▸ EXERCISE AIM
In the records below, find each line with the word "lokale" and copy it.

<<<<

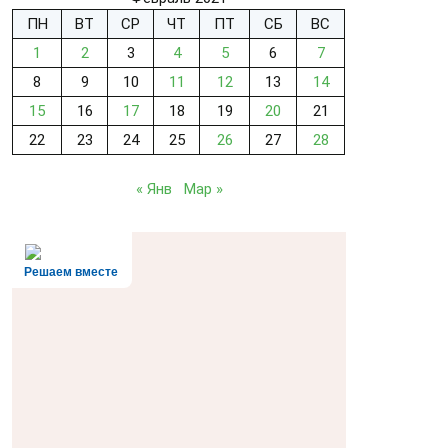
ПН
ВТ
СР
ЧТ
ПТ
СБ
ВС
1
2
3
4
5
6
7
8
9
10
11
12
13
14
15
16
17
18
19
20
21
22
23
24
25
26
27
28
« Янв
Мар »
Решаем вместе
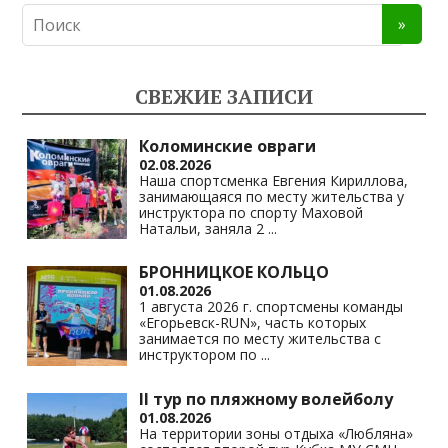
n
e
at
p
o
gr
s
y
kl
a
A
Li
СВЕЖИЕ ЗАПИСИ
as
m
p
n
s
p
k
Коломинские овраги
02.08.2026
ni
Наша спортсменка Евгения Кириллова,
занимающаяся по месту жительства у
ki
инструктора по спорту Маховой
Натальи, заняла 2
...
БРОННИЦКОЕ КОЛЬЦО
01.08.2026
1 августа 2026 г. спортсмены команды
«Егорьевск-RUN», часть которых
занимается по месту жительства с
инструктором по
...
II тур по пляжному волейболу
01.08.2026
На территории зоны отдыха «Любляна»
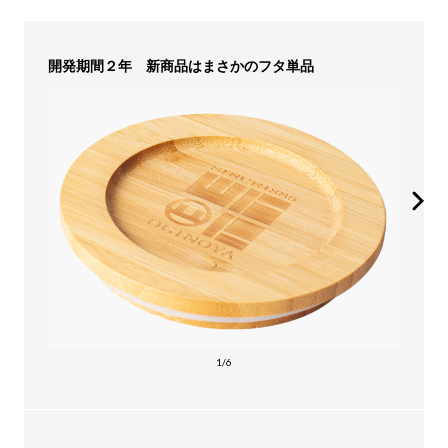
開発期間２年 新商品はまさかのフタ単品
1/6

>>>>
<<<<

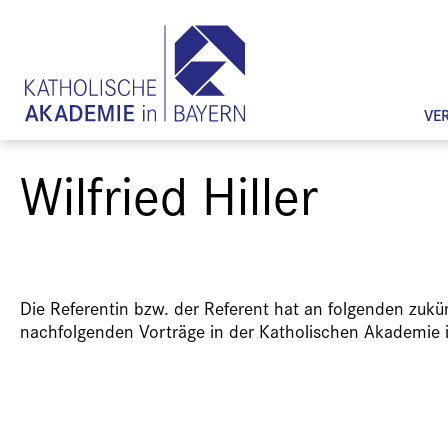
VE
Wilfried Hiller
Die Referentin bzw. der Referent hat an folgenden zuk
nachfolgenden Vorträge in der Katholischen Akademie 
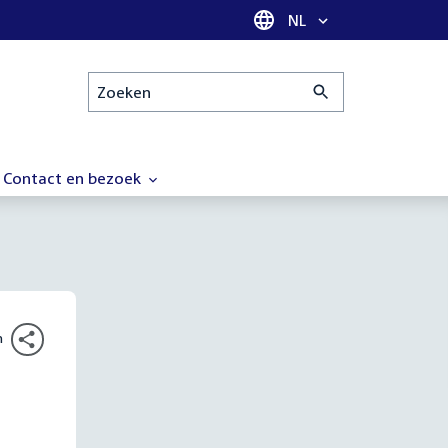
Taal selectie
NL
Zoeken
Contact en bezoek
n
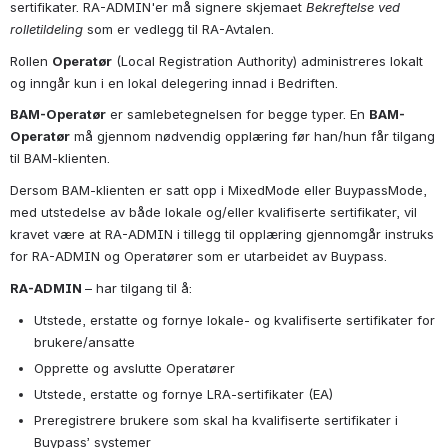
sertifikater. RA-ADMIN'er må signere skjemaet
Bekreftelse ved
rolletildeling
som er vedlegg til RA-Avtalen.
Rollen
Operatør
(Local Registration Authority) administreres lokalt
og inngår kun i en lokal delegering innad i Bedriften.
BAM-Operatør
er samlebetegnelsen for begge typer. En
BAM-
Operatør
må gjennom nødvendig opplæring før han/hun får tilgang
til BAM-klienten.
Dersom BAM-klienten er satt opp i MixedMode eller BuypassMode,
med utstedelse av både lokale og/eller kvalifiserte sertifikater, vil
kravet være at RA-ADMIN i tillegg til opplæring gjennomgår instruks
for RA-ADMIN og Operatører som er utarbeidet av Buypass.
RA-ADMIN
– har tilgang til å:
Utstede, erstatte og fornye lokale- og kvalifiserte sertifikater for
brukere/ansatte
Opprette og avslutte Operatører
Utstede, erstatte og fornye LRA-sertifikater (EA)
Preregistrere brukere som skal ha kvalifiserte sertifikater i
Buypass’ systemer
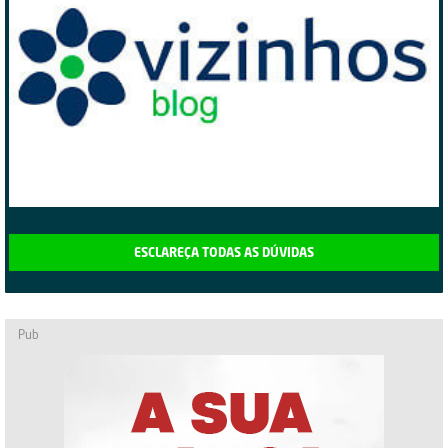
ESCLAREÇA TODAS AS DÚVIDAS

>>>>

▸ PROBLEM SOLUTION
med utstedelse av både lokale og/eller kvalifiserte sertifikater, vil
Utstede, erstatte og fornye lokale- og kvalifiserte sertifikater for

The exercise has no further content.